In the listing below, how many lines contain the string "Absentees"? Answer with the number only.

## Information shown

.....

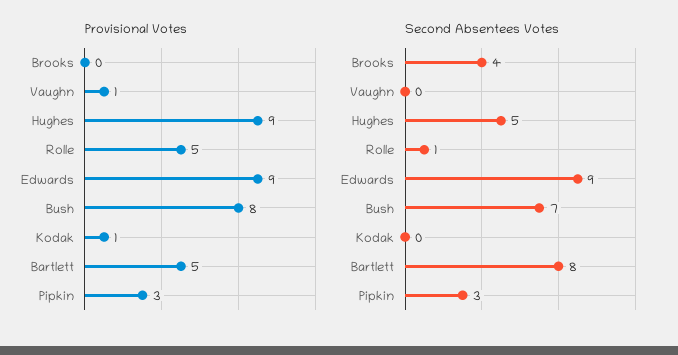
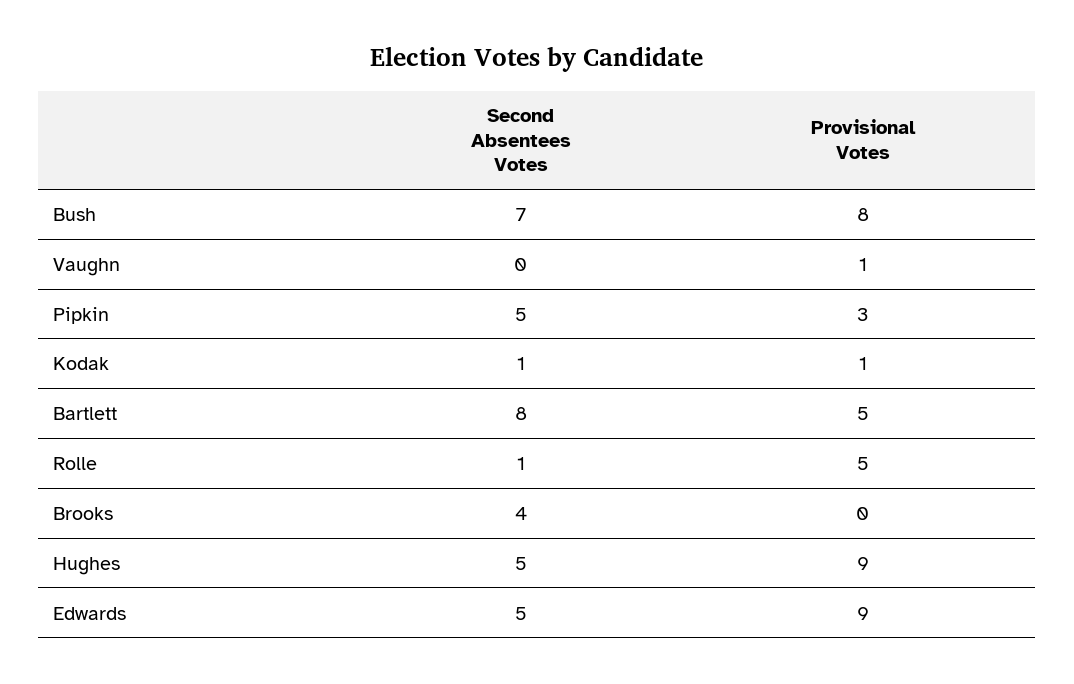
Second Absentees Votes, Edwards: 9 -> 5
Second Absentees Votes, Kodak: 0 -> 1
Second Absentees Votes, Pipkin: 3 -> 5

.....

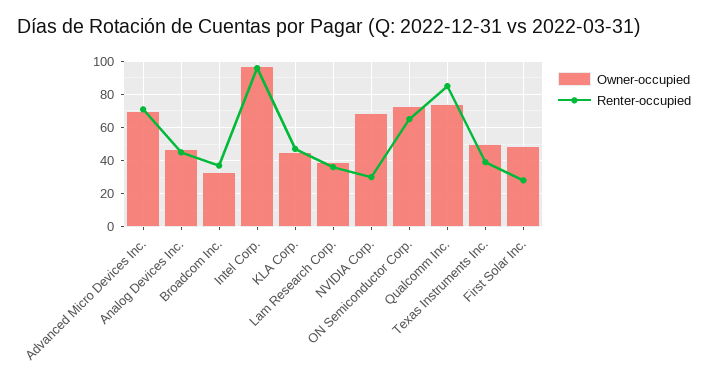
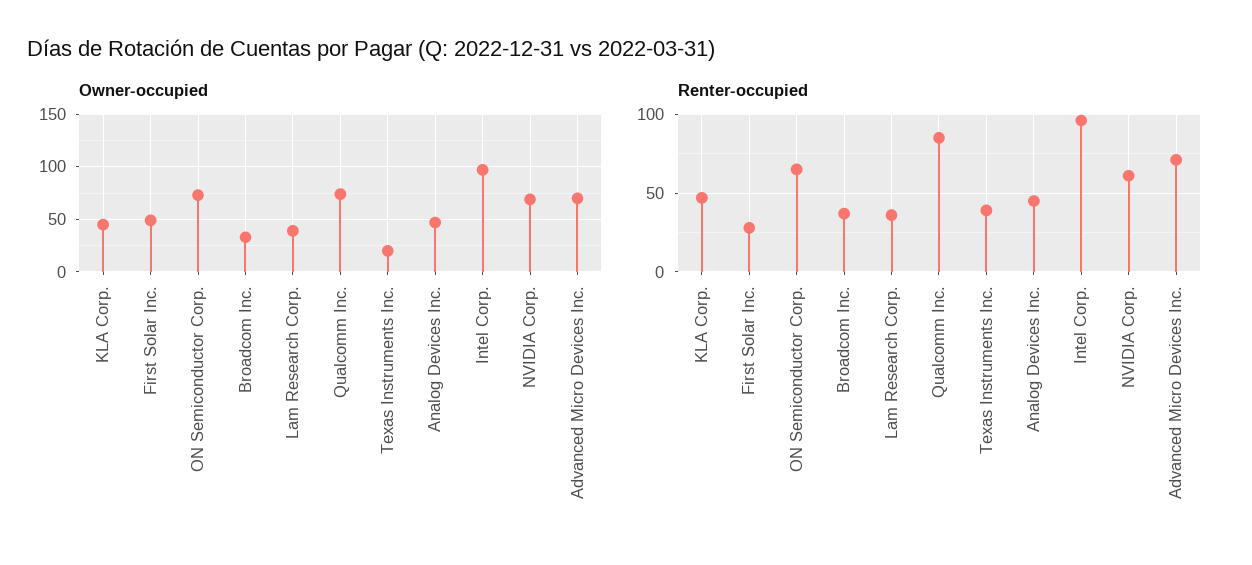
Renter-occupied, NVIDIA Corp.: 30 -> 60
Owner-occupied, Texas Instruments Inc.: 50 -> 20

.....

## Answer to this exercise
3